A one-way ANOVA was performed to assess whether participants perceived significant differences in the level of personal information use across the three conditions. The analysis revealed a significant main effect of condition on perceived personalization (F(2, 411) = 58.09, p < .001). Post-hoc comparisons confirmed that participants in the high-information condition perceived a significantly higher level of personalization than those in the medium (mean difference = .275, p < .001) and low (mean difference = .576, p < .001) conditions. Additionally, the medium-information condition was rated significantly higher than the low-information condition (mean difference = .302, p < .001). These results confirmed the validity of the experimental manipulation. Table 1 presents the demographic characteristics of the final sample (N = 413).
Demographic characteristics of participants.
Measurements
Table 2 shows the measurement items used in this study, adapted from prior literature for validity and reliability. All items were rated on a seven-point Likert scale (1 = strongly disagree, 7 = strongly agree).
Individual items and factors descriptive statistics.
Analysis Procedure
This study employed Partial Least Squares Structural Equation Modeling (PLS-SEM) using SmartPLS 4, a method particularly well-suited for theory exploration and prediction (J. Kim & Zo, 2025). PLS-SEM is widely recognized for its capacity to handle both reflective and formative constructs and evaluate complex structural models, making it appropriate for investigating the latent relationships in this study (Richter et al., 2016).
The analysis followed a two-stage approach: (a) evaluation of the measurement model to assess indicator reliability, convergent validity, and discriminant validity, and (b) examination of the structural model to test hypothesized relationships among the constructs. In addition, multi-group analysis was conducted to assess the moderating role of Need for Cognition (NFC).
Results
Measurement Model
To ensure the robustness of the measurement model, we assessed construct reliability and validity following guidelines by Hair et al. (2019). Factor loadings ranged from .731 to .963, exceeding the acceptable threshold of .70, with one NFC item removed due to insufficient loading (<.40). Internal consistency was confirmed as Cronbach's alpha (CA), rho_A, and Composite Reliability (CR) values for all constructs ranged from .790 to .964, surpassing the recommended threshold of .70. Convergent validity was established through Average Variance Extracted (AVE) values ranging from .695 to .917, exceeding the minimum requirement of .50 (Fornell & Larcker, 1981). These results are presented in Table 3.
Item Loadings, STATISTICAL Reliability, and Convergent Validity.
Note. AVE = Average Variance Extracted; CA = Cronbach’s Alpha; CR = Composite Reliability; FA = Factor Loading. Construct abbreviations: PP = Perceived Personalization; AA = Advertising Avoidance; INF = Informativeness; ENT = Entertainment; CRD = Credibility; DCC = Data Collection Concerns; DMC = Data Misuse Concerns; NFC = Need for Cognition.
For discriminant validity, we employed the Fornell-Larcker criterion.
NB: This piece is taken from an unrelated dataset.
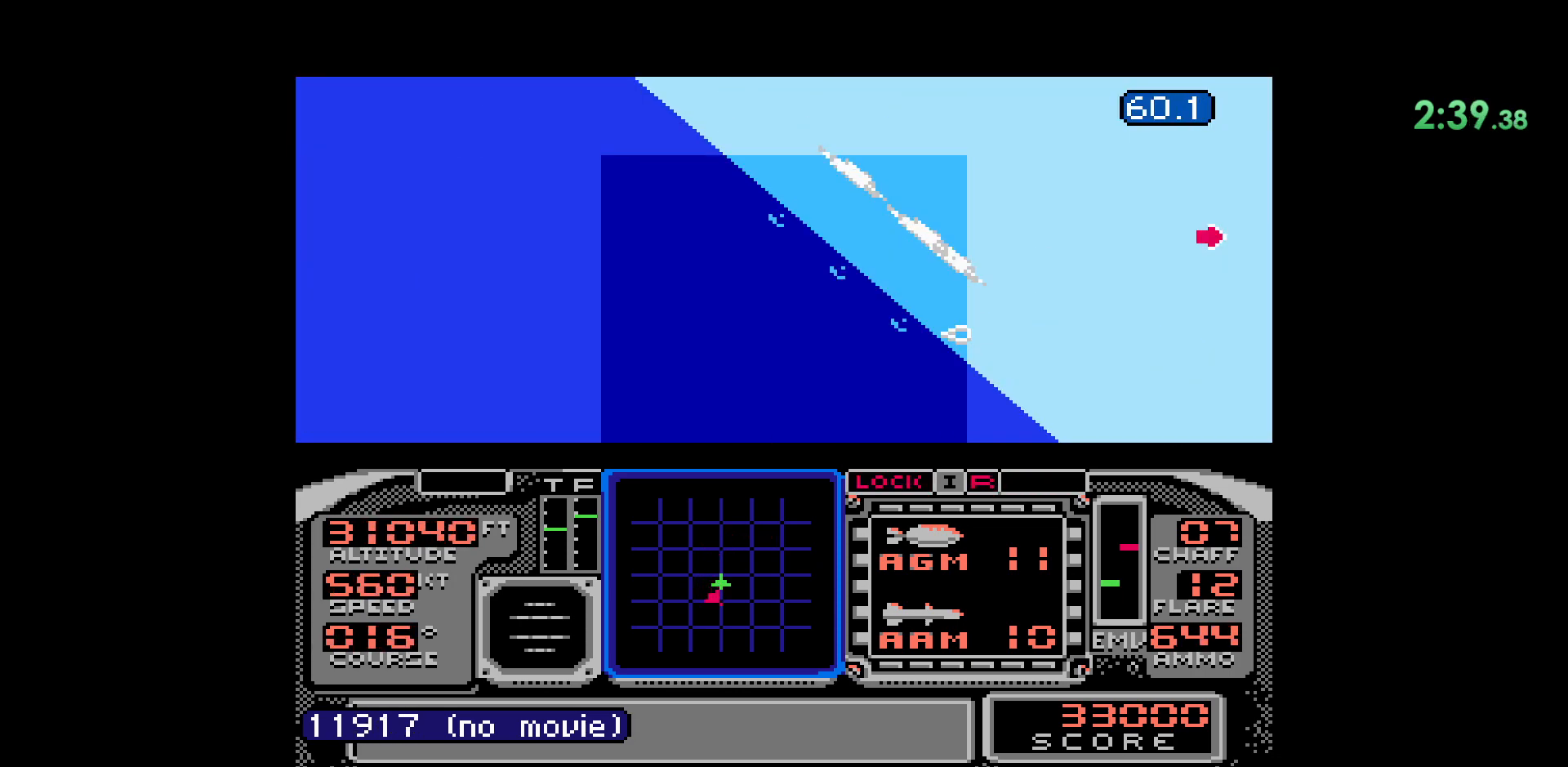
{"buttons": ["DPAD_DOWN"], "events": [[183, "DPAD_DOWN", "down"]]}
As presented in Table 4, the square root of each construct's AVE exceeded its correlations with other constructs, suggesting adequate discriminant validity. Overall, these results suggested that the measurement model demonstrated acceptable reliability and validity for testing the structural relationships.
Discriminant Validity (Fornell-Larcker Criterion).
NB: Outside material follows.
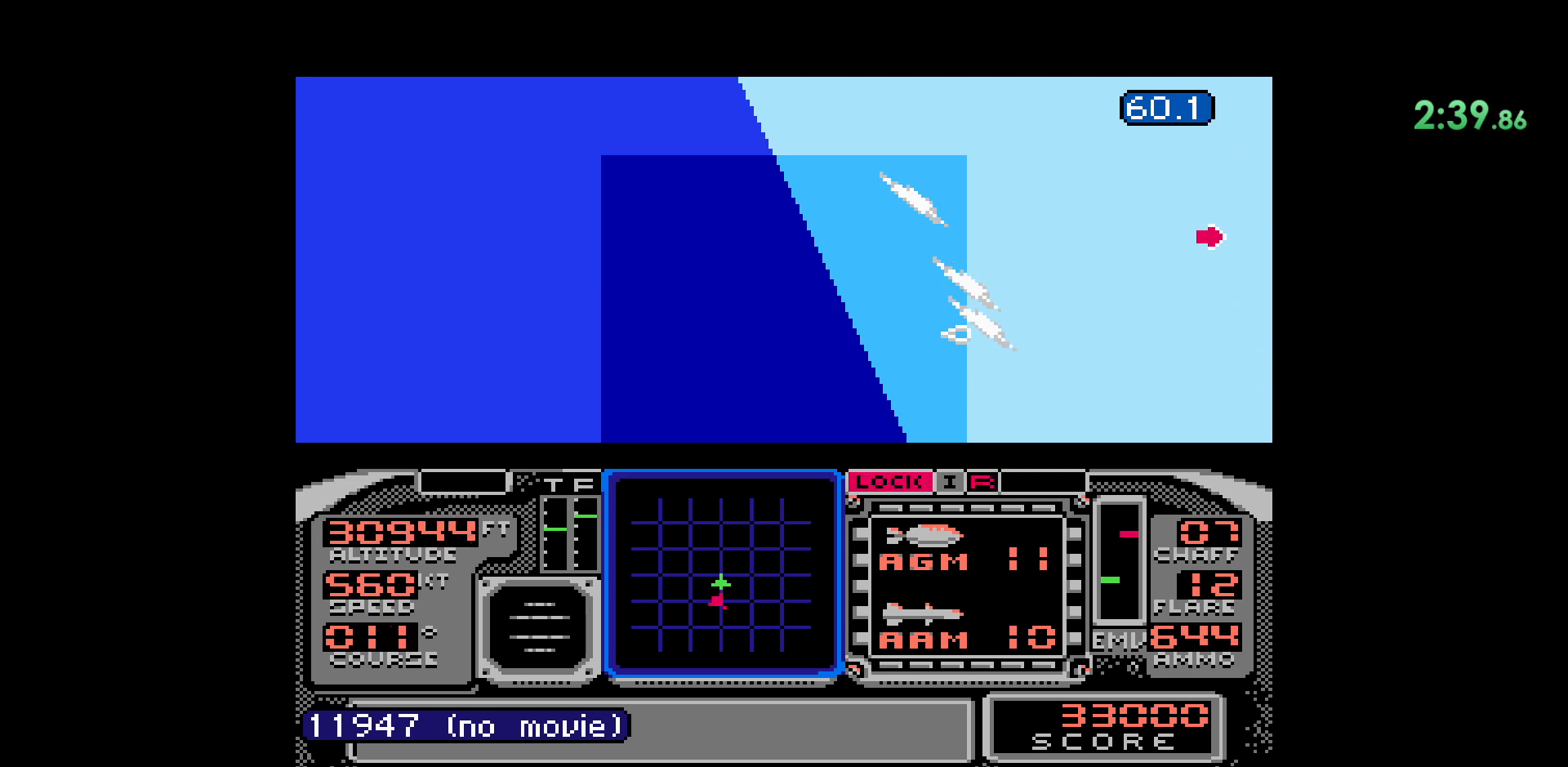
{"buttons": [], "events": [[133, "L2", "down"], [167, "DPAD_DOWN", "up"], [417, "L2", "up"]]}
Note. PP = Perceived Personalization; AA = Advertising Avoidance; INF = Informativeness; ENT = Entertainment; CRD = Credibility; DCC = Data Collection Concerns; DMC = Data Misuse Concerns; and NFC = Need for Cognition. Bold diagonal values indicate the square root of the Average Variance Extracted (√AVE) for each construct.
Structural Model Testing
The structural model analysis confirmed all hypothesized relationships between perceived personalization, advertising value, privacy risk, and advertising avoidance (see Figure 2 and Table 5). Perceived personalization showed strong positive effects on advertising value dimensions: informativeness (β = .773, p < .001), entertainment (β = .588, p < .001), and credibility (β = .605, p < .001). Conversely, it demonstrated negative relationships with privacy risk dimensions: data collection concern (β = −.231, p < .001) and data misuse concern (β = −.164, p < .01).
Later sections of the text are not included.